■ WHAT YOU SHOULD DO:
A precise copy of the data is required, with every picture left out.

(Page images and extracted text)
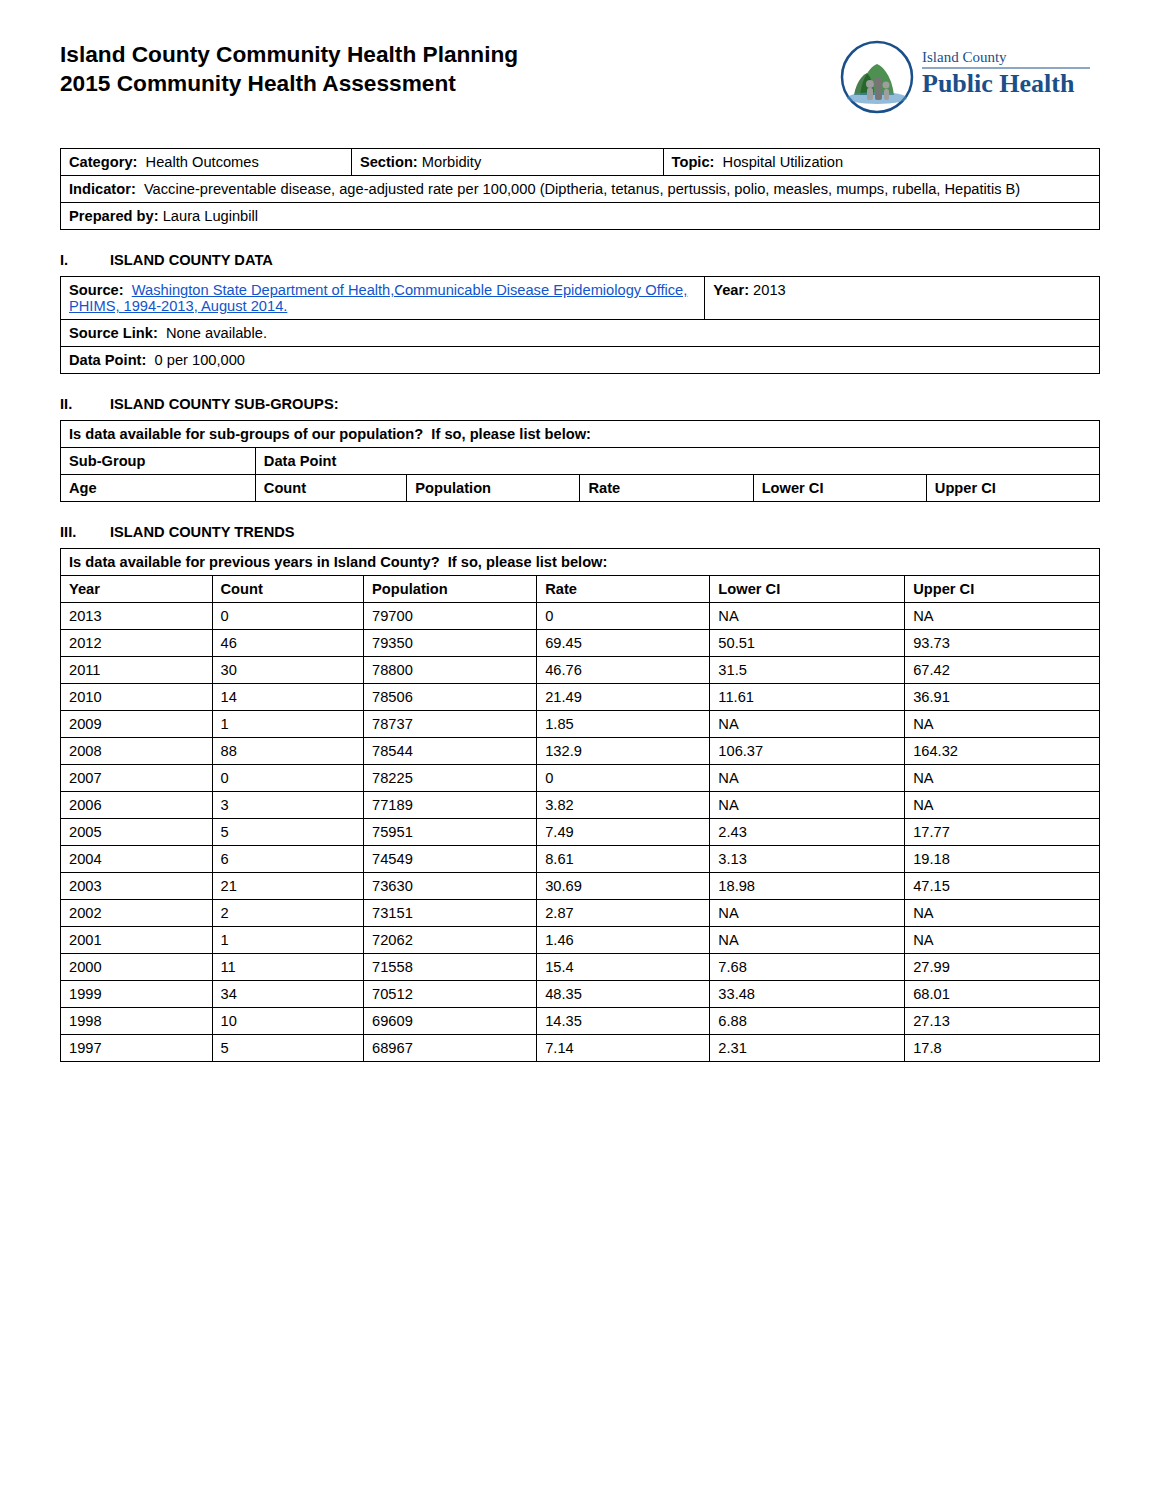Island County Community Health Planning
2015 Community Health Assessment
Island County Public Health
| Category: Health Outcomes | Section: Morbidity | Topic: Hospital Utilization |
| Indicator: Vaccine-preventable disease, age-adjusted rate per 100,000 (Diptheria, tetanus, pertussis, polio, measles, mumps, rubella, Hepatitis B) |
| Prepared by: Laura Luginbill |
I. ISLAND COUNTY DATA
| Source: Washington State Department of Health,Communicable Disease Epidemiology Office, PHIMS, 1994-2013, August 2014. | Year: 2013 |
| Source Link: None available. |
| Data Point: 0 per 100,000 |
II. ISLAND COUNTY SUB-GROUPS:
| Is data available for sub-groups of our population? If so, please list below: |
| Sub-Group | Data Point |
| Age | Count | Population | Rate | Lower CI | Upper CI |
III. ISLAND COUNTY TRENDS
| Is data available for previous years in Island County? If so, please list below: |
| Year | Count | Population | Rate | Lower CI | Upper CI |
| 2013 | 0 | 79700 | 0 | NA | NA |
| 2012 | 46 | 79350 | 69.45 | 50.51 | 93.73 |
| 2011 | 30 | 78800 | 46.76 | 31.5 | 67.42 |
| 2010 | 14 | 78506 | 21.49 | 11.61 | 36.91 |
| 2009 | 1 | 78737 | 1.85 | NA | NA |
| 2008 | 88 | 78544 | 132.9 | 106.37 | 164.32 |
| 2007 | 0 | 78225 | 0 | NA | NA |
| 2006 | 3 | 77189 | 3.82 | NA | NA |
| 2005 | 5 | 75951 | 7.49 | 2.43 | 17.77 |
| 2004 | 6 | 74549 | 8.61 | 3.13 | 19.18 |
| 2003 | 21 | 73630 | 30.69 | 18.98 | 47.15 |
| 2002 | 2 | 73151 | 2.87 | NA | NA |
| 2001 | 1 | 72062 | 1.46 | NA | NA |
| 2000 | 11 | 71558 | 15.4 | 7.68 | 27.99 |
| 1999 | 34 | 70512 | 48.35 | 33.48 | 68.01 |
| 1998 | 10 | 69609 | 14.35 | 6.88 | 27.13 |
| 1997 | 5 | 68967 | 7.14 | 2.31 | 17.8 |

■ EXERCISE SOLUTION:
Island County Community Health Planning
2015 Community Health Assessment
Island County Public Health
| Category: Health Outcomes | Section: Morbidity | Topic: Hospital Utilization |
| Indicator: Vaccine-preventable disease, age-adjusted rate per 100,000 (Diptheria, tetanus, pertussis, polio, measles, mumps, rubella, Hepatitis B) |
| Prepared by: Laura Luginbill |
I. ISLAND COUNTY DATA
| Source: Washington State Department of Health,Communicable Disease Epidemiology Office, PHIMS, 1994-2013, August 2014. | Year: 2013 |
| Source Link: None available. |
| Data Point: 0 per 100,000 |
II. ISLAND COUNTY SUB-GROUPS:
| Is data available for sub-groups of our population? If so, please list below: |
| Sub-Group | Data Point |
| Age | Count | Population | Rate | Lower CI | Upper CI |
III. ISLAND COUNTY TRENDS
| Is data available for previous years in Island County? If so, please list below: |
| Year | Count | Population | Rate | Lower CI | Upper CI |
| 2013 | 0 | 79700 | 0 | NA | NA |
| 2012 | 46 | 79350 | 69.45 | 50.51 | 93.73 |
| 2011 | 30 | 78800 | 46.76 | 31.5 | 67.42 |
| 2010 | 14 | 78506 | 21.49 | 11.61 | 36.91 |
| 2009 | 1 | 78737 | 1.85 | NA | NA |
| 2008 | 88 | 78544 | 132.9 | 106.37 | 164.32 |
| 2007 | 0 | 78225 | 0 | NA | NA |
| 2006 | 3 | 77189 | 3.82 | NA | NA |
| 2005 | 5 | 75951 | 7.49 | 2.43 | 17.77 |
| 2004 | 6 | 74549 | 8.61 | 3.13 | 19.18 |
| 2003 | 21 | 73630 | 30.69 | 18.98 | 47.15 |
| 2002 | 2 | 73151 | 2.87 | NA | NA |
| 2001 | 1 | 72062 | 1.46 | NA | NA |
| 2000 | 11 | 71558 | 15.4 | 7.68 | 27.99 |
| 1999 | 34 | 70512 | 48.35 | 33.48 | 68.01 |
| 1998 | 10 | 69609 | 14.35 | 6.88 | 27.13 |
| 1997 | 5 | 68967 | 7.14 | 2.31 | 17.8 |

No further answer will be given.